介護施設には様々なものがあるが、その1つに介護療養型医療施設があった。
介護療養型医療施設とは、主に療養上の医療を必要とする人のための施設だ。酸素吸入や胃ろうなど、医学的ケアが必要な人が入所している。病院や診療所などの医療機関内、或いはそれらの施設内に設置されていることが多かった。
介護施設には、特別老人ホームや介護老人保健施設などがあるが、それらへ入所するよりも要介護度が高い人が対象となっていたのだ。前述のとおり、介護療養型医療施設では医学的ケアが行われるが、その分介護療養型の費用は少し高めに設定されていた。
そして、介護療養型医療施設では、医療依存度の高い人と低い人が混在していたことが問題となっていた。医学的ケアと介護ケアを同時に受ける必要がある人が施設に入れないにもかかわらず、一方で医学的ケアが必要ない人が入所しているケースが多かったのだ。 そのため、医学的ケアが必要な人は医療療養病床へ入所し、そうでない人は介護施設へ入所するという振り分けが必要という声が挙がった。このような背景を受けて、2017年度末に介護療養型医療施設が廃止されることとなった。

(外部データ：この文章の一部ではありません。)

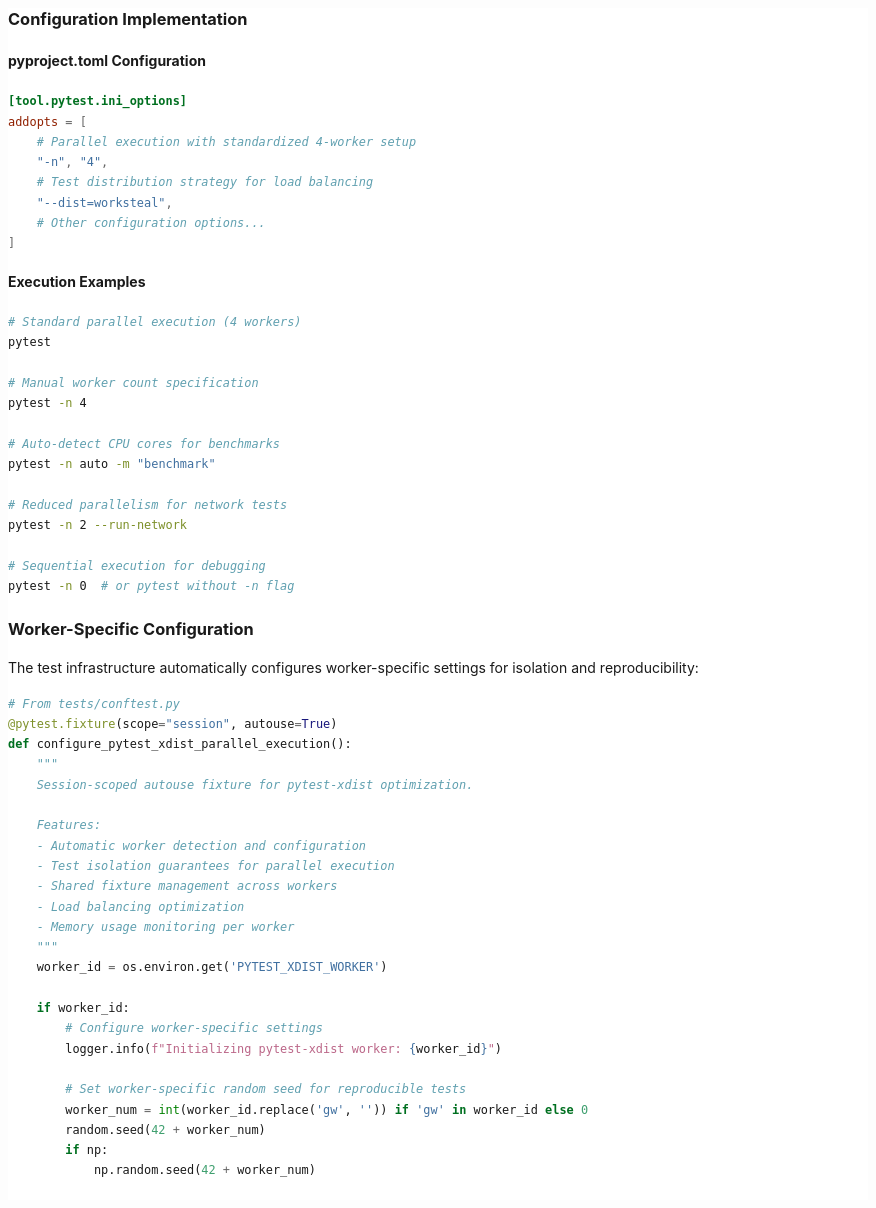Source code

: ### Configuration Implementation

#### pyproject.toml Configuration

```toml
[tool.pytest.ini_options]
addopts = [
    # Parallel execution with standardized 4-worker setup
    "-n", "4",
    # Test distribution strategy for load balancing
    "--dist=worksteal",
    # Other configuration options...
]
```

#### Execution Examples

```bash
# Standard parallel execution (4 workers)
pytest

# Manual worker count specification
pytest -n 4

# Auto-detect CPU cores for benchmarks
pytest -n auto -m "benchmark"

# Reduced parallelism for network tests
pytest -n 2 --run-network

# Sequential execution for debugging
pytest -n 0  # or pytest without -n flag
```

### Worker-Specific Configuration

The test infrastructure automatically configures worker-specific settings for isolation and reproducibility:

```python
# From tests/conftest.py
@pytest.fixture(scope="session", autouse=True)
def configure_pytest_xdist_parallel_execution():
    """
    Session-scoped autouse fixture for pytest-xdist optimization.
    
    Features:
    - Automatic worker detection and configuration
    - Test isolation guarantees for parallel execution
    - Shared fixture management across workers
    - Load balancing optimization
    - Memory usage monitoring per worker
    """
    worker_id = os.environ.get('PYTEST_XDIST_WORKER')
    
    if worker_id:
        # Configure worker-specific settings
        logger.info(f"Initializing pytest-xdist worker: {worker_id}")
        
        # Set worker-specific random seed for reproducible tests
        worker_num = int(worker_id.replace('gw', '')) if 'gw' in worker_id else 0
        random.seed(42 + worker_num)
        if np:
            np.random.seed(42 + worker_num)
        
```
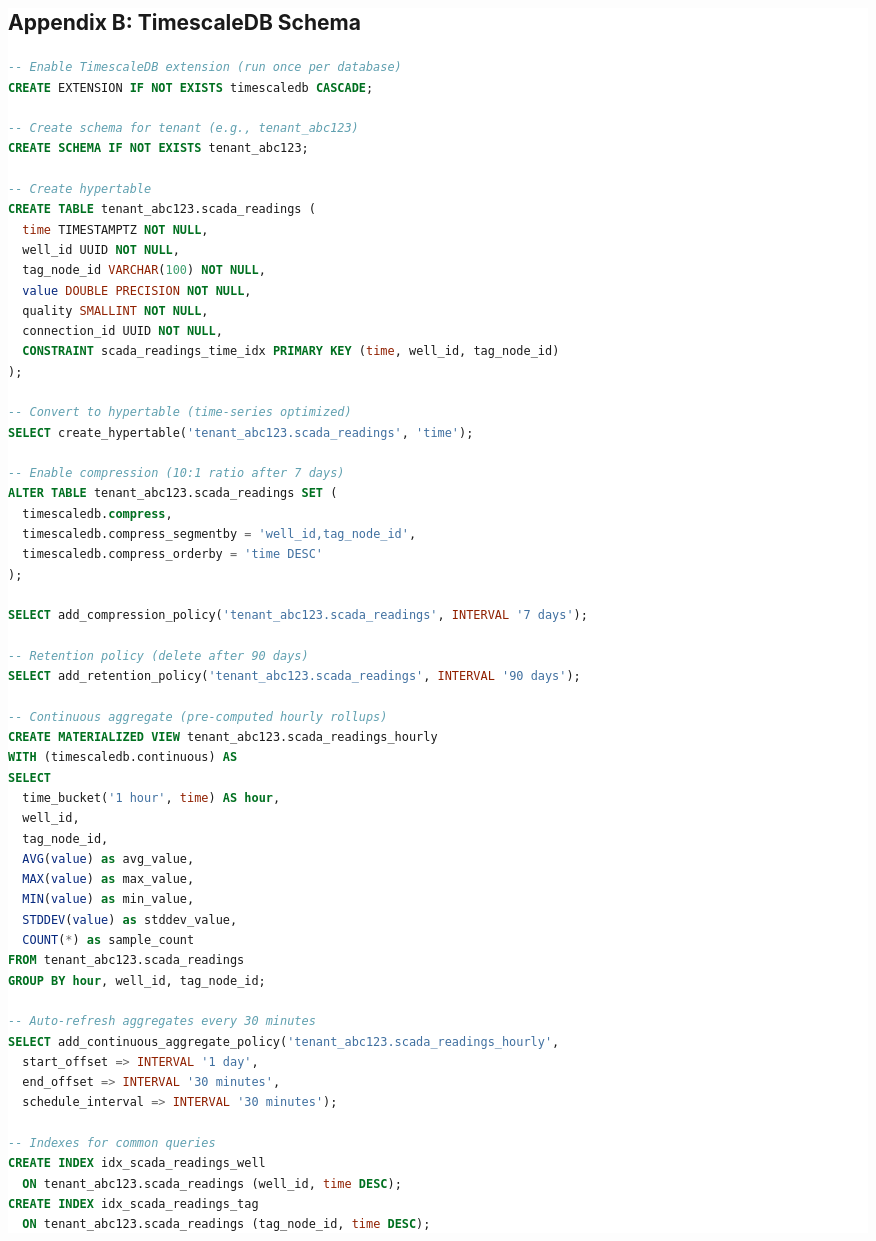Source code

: ## Appendix B: TimescaleDB Schema

```sql
-- Enable TimescaleDB extension (run once per database)
CREATE EXTENSION IF NOT EXISTS timescaledb CASCADE;

-- Create schema for tenant (e.g., tenant_abc123)
CREATE SCHEMA IF NOT EXISTS tenant_abc123;

-- Create hypertable
CREATE TABLE tenant_abc123.scada_readings (
  time TIMESTAMPTZ NOT NULL,
  well_id UUID NOT NULL,
  tag_node_id VARCHAR(100) NOT NULL,
  value DOUBLE PRECISION NOT NULL,
  quality SMALLINT NOT NULL,
  connection_id UUID NOT NULL,
  CONSTRAINT scada_readings_time_idx PRIMARY KEY (time, well_id, tag_node_id)
);

-- Convert to hypertable (time-series optimized)
SELECT create_hypertable('tenant_abc123.scada_readings', 'time');

-- Enable compression (10:1 ratio after 7 days)
ALTER TABLE tenant_abc123.scada_readings SET (
  timescaledb.compress,
  timescaledb.compress_segmentby = 'well_id,tag_node_id',
  timescaledb.compress_orderby = 'time DESC'
);

SELECT add_compression_policy('tenant_abc123.scada_readings', INTERVAL '7 days');

-- Retention policy (delete after 90 days)
SELECT add_retention_policy('tenant_abc123.scada_readings', INTERVAL '90 days');

-- Continuous aggregate (pre-computed hourly rollups)
CREATE MATERIALIZED VIEW tenant_abc123.scada_readings_hourly
WITH (timescaledb.continuous) AS
SELECT 
  time_bucket('1 hour', time) AS hour,
  well_id,
  tag_node_id,
  AVG(value) as avg_value,
  MAX(value) as max_value,
  MIN(value) as min_value,
  STDDEV(value) as stddev_value,
  COUNT(*) as sample_count
FROM tenant_abc123.scada_readings
GROUP BY hour, well_id, tag_node_id;

-- Auto-refresh aggregates every 30 minutes
SELECT add_continuous_aggregate_policy('tenant_abc123.scada_readings_hourly',
  start_offset => INTERVAL '1 day',
  end_offset => INTERVAL '30 minutes',
  schedule_interval => INTERVAL '30 minutes');

-- Indexes for common queries
CREATE INDEX idx_scada_readings_well 
  ON tenant_abc123.scada_readings (well_id, time DESC);
CREATE INDEX idx_scada_readings_tag 
  ON tenant_abc123.scada_readings (tag_node_id, time DESC);
```
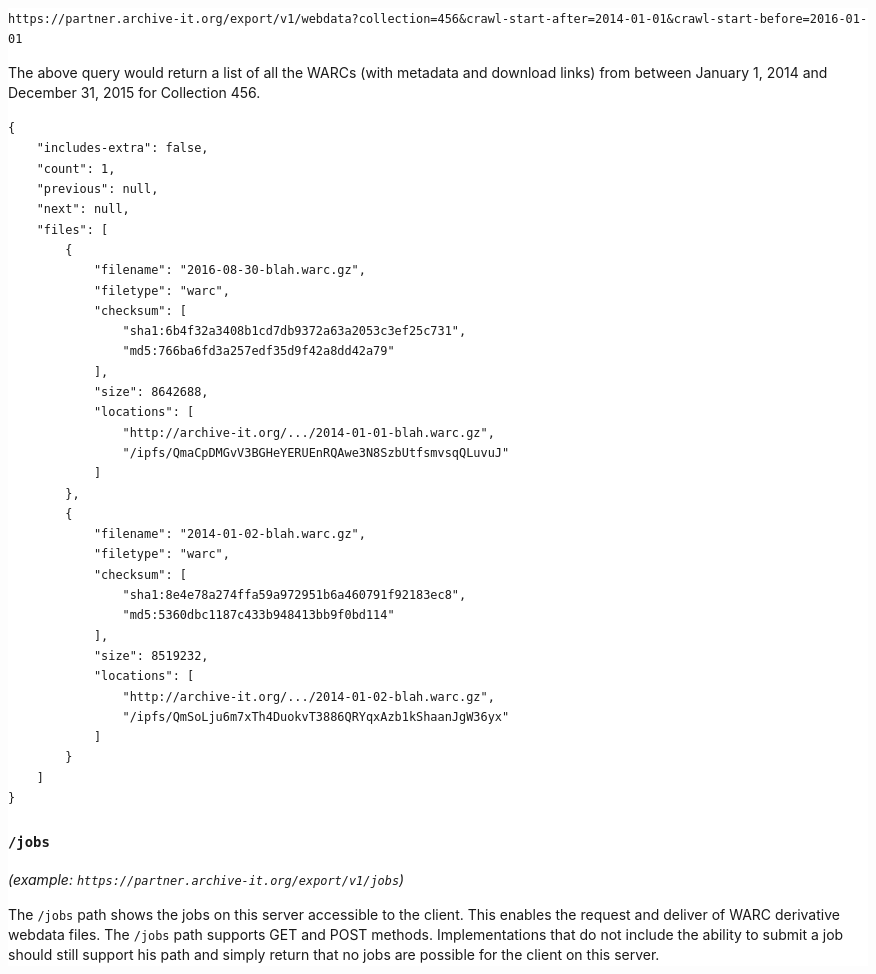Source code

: `https://partner.archive-it.org/export/v1/webdata?collection=456&crawl-start-after=2014-01-01&crawl-start-before=2016-01-01`

The above query would return a list of all the WARCs (with metadata and
download links) from between January 1, 2014 and December 31, 2015 for Collection 456.

```
{
    "includes-extra": false,
    "count": 1,
    "previous": null,
    "next": null,
    "files": [
        {
            "filename": "2016-08-30-blah.warc.gz",
            "filetype": "warc",
            "checksum": [
                "sha1:6b4f32a3408b1cd7db9372a63a2053c3ef25c731",
                "md5:766ba6fd3a257edf35d9f42a8dd42a79"
            ],
            "size": 8642688,
            "locations": [
                "http://archive-it.org/.../2014-01-01-blah.warc.gz",
                "/ipfs/QmaCpDMGvV3BGHeYERUEnRQAwe3N8SzbUtfsmvsqQLuvuJ"
            ]
        },
        {
            "filename": "2014-01-02-blah.warc.gz",
            "filetype": "warc",
            "checksum": [
                "sha1:8e4e78a274ffa59a972951b6a460791f92183ec8",
                "md5:5360dbc1187c433b948413bb9f0bd114"
            ],
            "size": 8519232,
            "locations": [
                "http://archive-it.org/.../2014-01-02-blah.warc.gz",
                "/ipfs/QmSoLju6m7xTh4DuokvT3886QRYqxAzb1kShaanJgW36yx"
            ]
        }
    ]
}
```

### `/jobs`

   *(example: `https://partner.archive-it.org/export/v1/jobs`)*

The `/jobs` path shows the jobs on this server accessible to the client. This
enables the request and deliver of WARC derivative webdata files. The `/jobs`
path supports GET and POST methods. Implementations that do not include the
ability to submit a job should still support his path and simply return that no
jobs are possible for the client on this server.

医療と介護とを振り分けることで、医療現場のムダを整理することにしたのだ。そして、介護療養型医療施設の代わりに、介護医療院と呼ばれる新しいタイプの施設が利用者の受け皿となった。介護医療院とは要介護者に対し、長期療養のための医療と日常生活上の世話を一体的に提供する施設のことだ。介護と医療の双方において、より利用者のニーズに合わせた施設を目指している。